Proto-Indo-European root meaning "stranger, guest, host," properly "someone with whom one has reciprocal duties of hospitality," representing "a mutual exchange relationship highly important to ancient Indo-European society" [Watkins]. But as strangers are potential enemies as well as guests, the word has a forked path.

The word ghos-ti- was thus the central expression of the guest-host relationship, a mutual exchange relationship highly important to ancient Indo-European society. A guest-friendship was a bond of trust between two people that was accompanied by ritualized gift-giving and created an obligation of mutual hospitality and friendship that, once established, could continue in perpetuity and be renewed years later by the same parties or their descendants. [Calvert Watkins, "American Heritage Dictionary of Indo-European Roots"]
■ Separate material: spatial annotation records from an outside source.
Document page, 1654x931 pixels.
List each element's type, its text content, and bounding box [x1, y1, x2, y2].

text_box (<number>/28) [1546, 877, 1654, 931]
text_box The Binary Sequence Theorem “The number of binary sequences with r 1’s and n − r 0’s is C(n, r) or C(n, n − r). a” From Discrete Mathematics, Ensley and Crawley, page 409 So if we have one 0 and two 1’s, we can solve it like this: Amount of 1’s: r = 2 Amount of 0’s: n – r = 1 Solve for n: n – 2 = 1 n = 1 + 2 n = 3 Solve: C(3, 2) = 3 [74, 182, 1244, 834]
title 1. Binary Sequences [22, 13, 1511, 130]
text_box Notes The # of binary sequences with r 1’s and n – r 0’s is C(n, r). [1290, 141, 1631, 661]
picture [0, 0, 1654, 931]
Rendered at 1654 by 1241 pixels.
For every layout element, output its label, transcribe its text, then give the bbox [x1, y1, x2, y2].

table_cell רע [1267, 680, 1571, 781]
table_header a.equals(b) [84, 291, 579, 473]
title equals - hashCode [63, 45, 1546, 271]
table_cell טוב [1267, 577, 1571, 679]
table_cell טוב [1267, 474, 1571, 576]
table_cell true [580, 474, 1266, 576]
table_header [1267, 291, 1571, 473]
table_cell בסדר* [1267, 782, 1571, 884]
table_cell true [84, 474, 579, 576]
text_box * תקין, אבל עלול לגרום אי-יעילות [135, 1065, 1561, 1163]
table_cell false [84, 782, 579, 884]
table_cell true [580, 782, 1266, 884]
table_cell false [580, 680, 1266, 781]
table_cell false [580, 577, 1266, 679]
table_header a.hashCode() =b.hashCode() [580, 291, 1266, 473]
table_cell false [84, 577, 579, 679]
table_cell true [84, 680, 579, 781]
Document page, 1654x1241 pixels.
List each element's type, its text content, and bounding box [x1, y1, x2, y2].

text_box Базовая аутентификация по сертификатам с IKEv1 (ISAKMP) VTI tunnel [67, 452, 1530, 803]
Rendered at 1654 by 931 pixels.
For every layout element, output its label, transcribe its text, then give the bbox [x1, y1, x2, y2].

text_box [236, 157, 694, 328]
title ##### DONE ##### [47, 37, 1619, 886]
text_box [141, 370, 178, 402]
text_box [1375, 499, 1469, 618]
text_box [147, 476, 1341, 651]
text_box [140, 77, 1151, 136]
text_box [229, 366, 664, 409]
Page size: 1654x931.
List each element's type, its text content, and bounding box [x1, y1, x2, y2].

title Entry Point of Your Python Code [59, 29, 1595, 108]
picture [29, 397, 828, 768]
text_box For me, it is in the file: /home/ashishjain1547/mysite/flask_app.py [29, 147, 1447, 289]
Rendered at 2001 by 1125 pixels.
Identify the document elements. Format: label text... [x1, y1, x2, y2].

It forms all or part of: Euxine; guest; hospice; hospitable; hospital; hospitality; hospodar; host (n.1) "person who receives guests;" host (n.2) "multitude;" hostage; hostel; hostile; hostility; hostler; hotel; Xenia; xeno-; xenon.

It is the hypothetical source of/evidence for its existence is provided by: Greek xenos "guest, host, stranger;" Latin hostis, in earlier use "a stranger," in classical use "an enemy," hospes "host;" Old Church Slavonic gosti "guest, friend," gospodi "lord, master;" Old English gæst, "chance comer, a stranger."